Records from a data source:

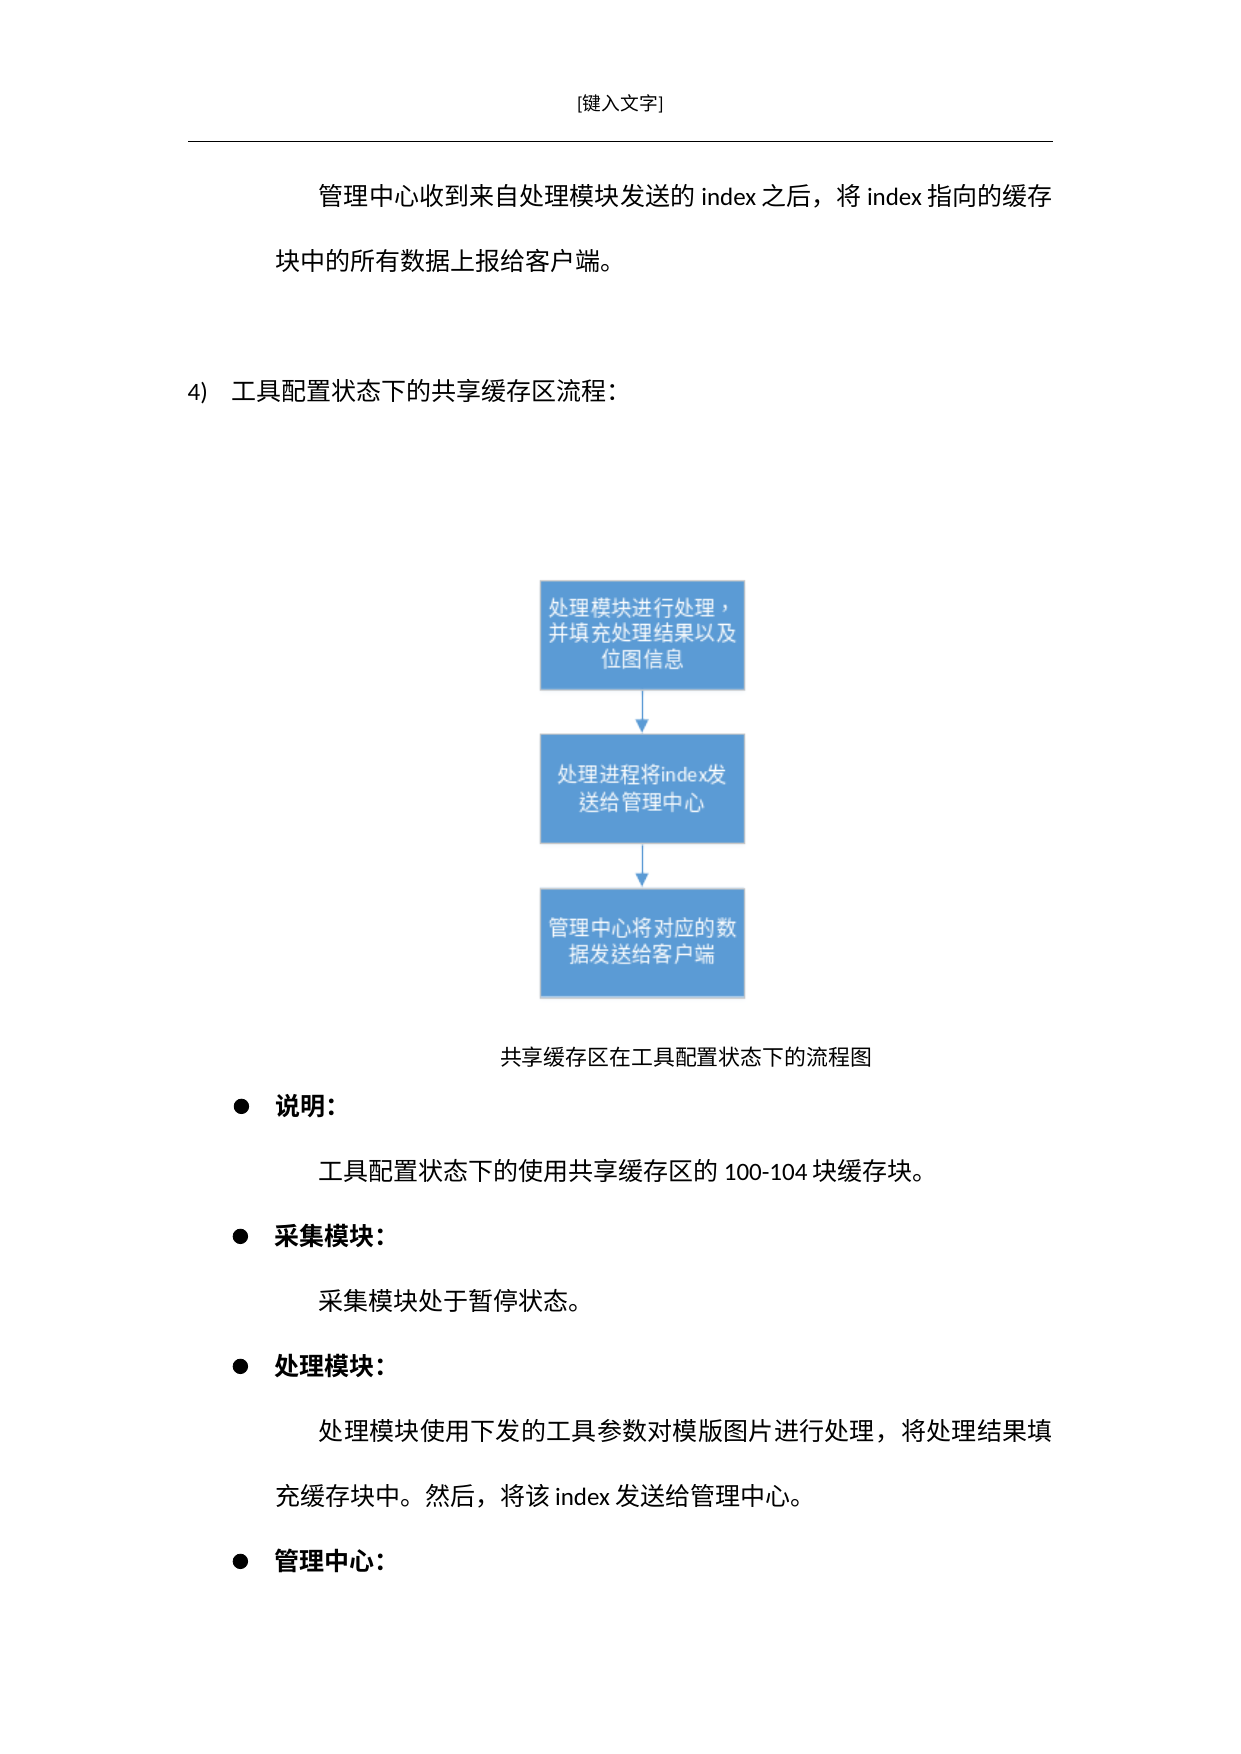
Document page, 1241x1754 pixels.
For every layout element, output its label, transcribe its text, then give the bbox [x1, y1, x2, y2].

text 管理中心收到来自处理模块发送的index之后，将index指向的缓存块中的所有数据上报给客户端。 [275, 162, 1053, 292]
list 共享缓存区在工具配置状态下的流程图 [319, 1039, 1053, 1072]
list 工具配置状态下的共享缓存区流程： [187, 357, 1053, 422]
text 处理模块使用下发的工具参数对模版图片进行处理，将处理结果填充缓存块中。然后，将该index发送给管理中心。 [275, 1397, 1053, 1527]
list 说明： [232, 1072, 1053, 1137]
text 采集模块处于暂停状态。 [274, 1267, 1053, 1332]
list 采集模块： [231, 1202, 1053, 1267]
text 工具配置状态下的使用共享缓存区的100-104块缓存块。 [276, 1137, 1053, 1202]
list 处理模块： [231, 1332, 1053, 1397]
list 管理中心： [231, 1527, 1053, 1592]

• [Exercise] Word for word, reproduce all the data, but not the pictures.

• [Answer space]
Document page, 1241x1754 pixels.
For every layout element, output its label, transcribe its text, then give the bbox [x1, y1, x2, y2].

text 管理中心收到来自处理模块发送的index之后，将index指向的缓存块中的所有数据上报给客户端。 [275, 162, 1053, 292]
list 共享缓存区在工具配置状态下的流程图 [319, 1039, 1053, 1072]
list 工具配置状态下的共享缓存区流程： [187, 357, 1053, 422]
text 处理模块使用下发的工具参数对模版图片进行处理，将处理结果填充缓存块中。然后，将该index发送给管理中心。 [275, 1397, 1053, 1527]
list 说明： [232, 1072, 1053, 1137]
text 采集模块处于暂停状态。 [274, 1267, 1053, 1332]
list 采集模块： [231, 1202, 1053, 1267]
text 工具配置状态下的使用共享缓存区的100-104块缓存块。 [276, 1137, 1053, 1202]
list 处理模块： [231, 1332, 1053, 1397]
list 管理中心： [231, 1527, 1053, 1592]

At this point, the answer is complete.